En second lieu, l'Assemblée nationale a prévu que les données issues des interceptions effectuées par les IMSI catcher devront être centralisées auprès du GIC. Celui-ci pourra ainsi globalement constater le bon usage de cette technique et détruire les données qui ne seront pas en rapport avec les autorisations de mise en oeuvre (c'est-à-dire les données de tous les téléphones portables se trouvant dans le rayon d'action de l'appareil sans avoir aucun lien avec les personnes surveillées) dans un délai de 90 jours.

En troisième lieu, l'encadrement des mesures les plus intrusives, prévues à l'article 3 (sonorisation, captation, d'image et intrusions informatiques) sera plus strict que celui des autres techniques de recueil de renseignement puisqu'elles ne pourront être utilisées qu'à titre subsidiaire et que la durée d'autorisation sera plus brève (deux mois voire trente jours en cas d'intrusion dans un véhicule ou un lieu privé). En outre, alors que, en cas d'urgence opérationnelle, certaines techniques de renseignement faisant intervenir les communications électroniques peuvent, dans la version issue de la commission des lois de l'Assemblée nationale, être mises en oeuvre directement par les agents des services sous réserve de validation a posteriori par le Premier ministre, cela ne pourra pas être le cas pour les techniques particulièrement intrusives de l'article 3. La procédure d'urgence absolue, valable pour toutes les autres techniques et qui prévoit une autorisation du Premier ministre sans avis préalable de la CNCTR, ne pourra pas non plus s'appliquer, l'avis de la CNCTR devant être recueilli au préalable par tout moyen.

2. Des garanties supplémentaires prévues pour certaines professions

Le projet de loi prévoit également des conditions de mise en oeuvre plus strictes pour l'ensemble des techniques de recueil de renseignement dès lors qu'elles sont mises en oeuvre à l'encontre de membres des professions traditionnellement protégées par le code de procédure pénale (magistrats, avocats, parlementaires et journalistes), la préservation de leur indépendance étant considérée comme indispensable au bon fonctionnement de la démocratie.
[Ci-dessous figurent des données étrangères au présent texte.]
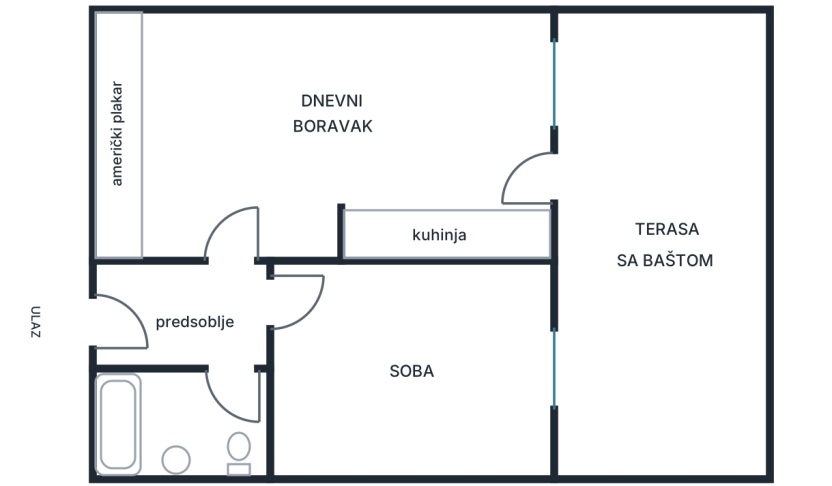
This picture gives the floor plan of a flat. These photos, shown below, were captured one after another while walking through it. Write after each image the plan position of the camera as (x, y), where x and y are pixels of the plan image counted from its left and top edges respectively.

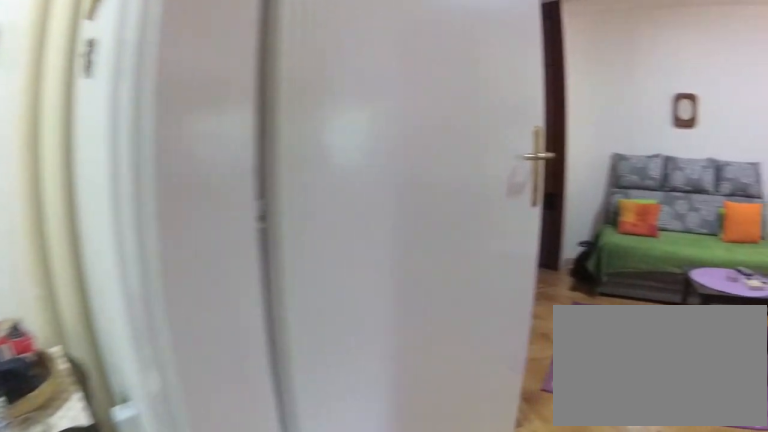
(255, 306)
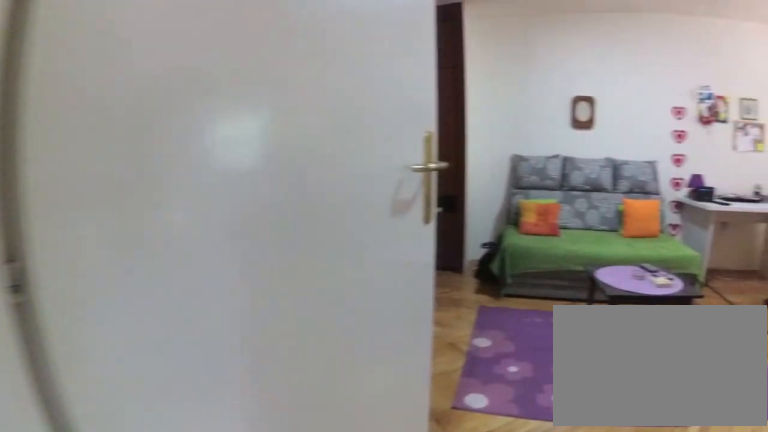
(250, 305)
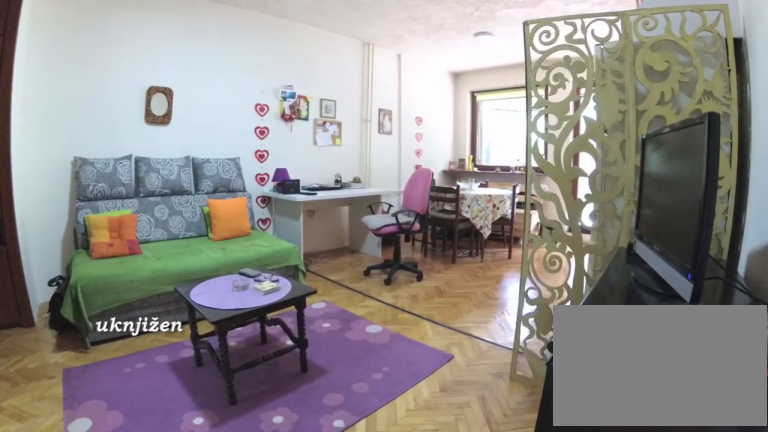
(235, 273)
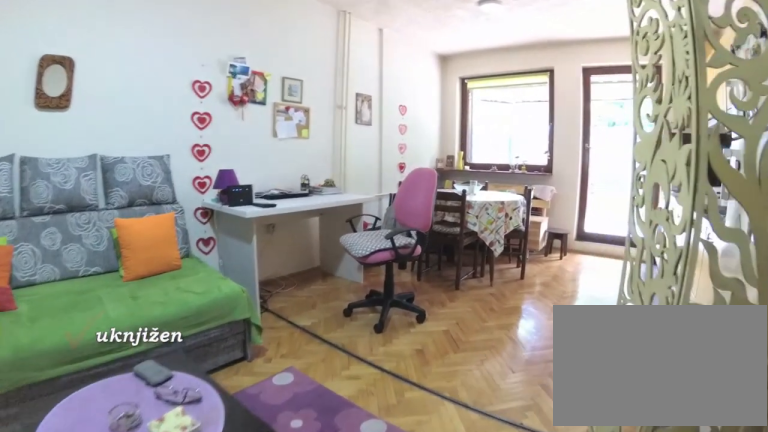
(273, 203)
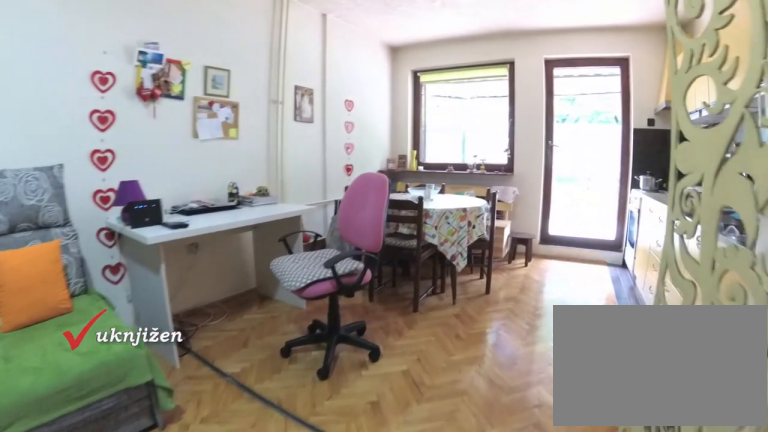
(283, 186)
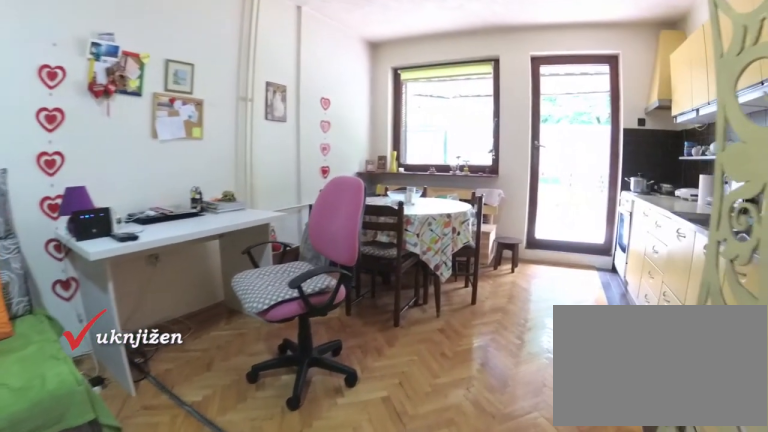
(289, 178)
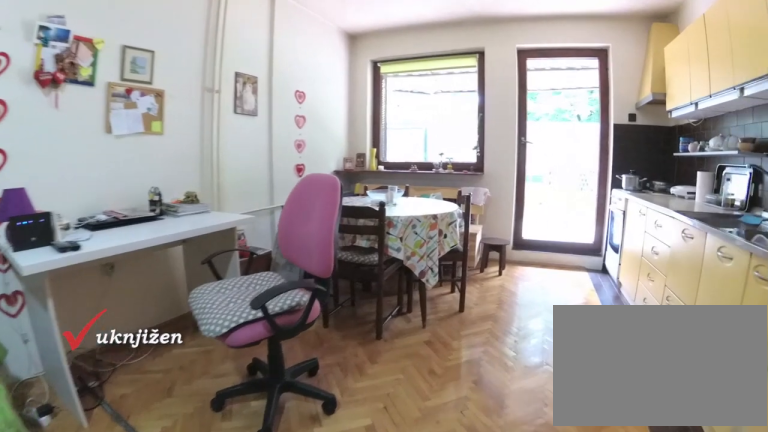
(294, 169)
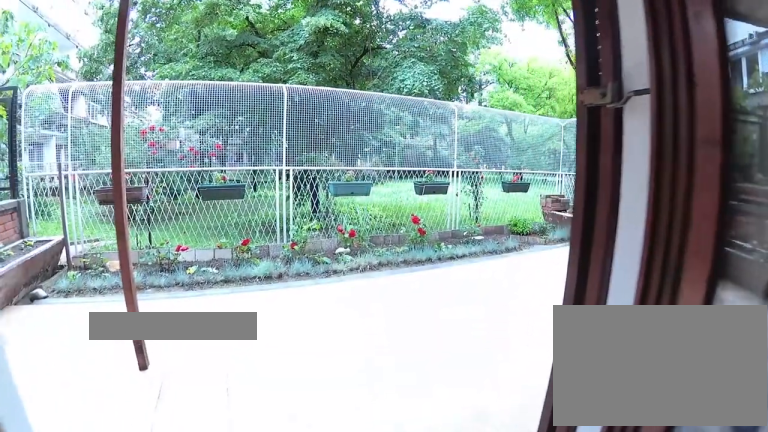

D'une part en effet, ni la procédure d'urgence absolue prévue par le Gouvernement, et qui prévoit que l'autorisation est donnée sans avis préalable de la CNCTR, ni la procédure d'urgence opérationnelle (sans autorisation préalable du Premier ministre), introduite par l'Assemblée nationale pour l'IMSI Catcher et pour l'installation d'une balise, ne seront applicables à ces professions (article L. 821-5 et article L. 851-9-1). En outre (article L. 821-7 nouveau introduit par les députés), toute autorisation de mise en oeuvre d'une technique de renseignement à l'encontre de ces personnes, ou qui concerne leurs véhicules, bureaux ou domiciles, devra résulter d'une autorisation motivée du Premier ministre prise après avis de la commission réunie. Les retranscriptions des données collectées seront en outre transmises automatiquement à la CNCTR qui veille à la proportionnalité de l'atteinte au secret professionnel des personnes concernées.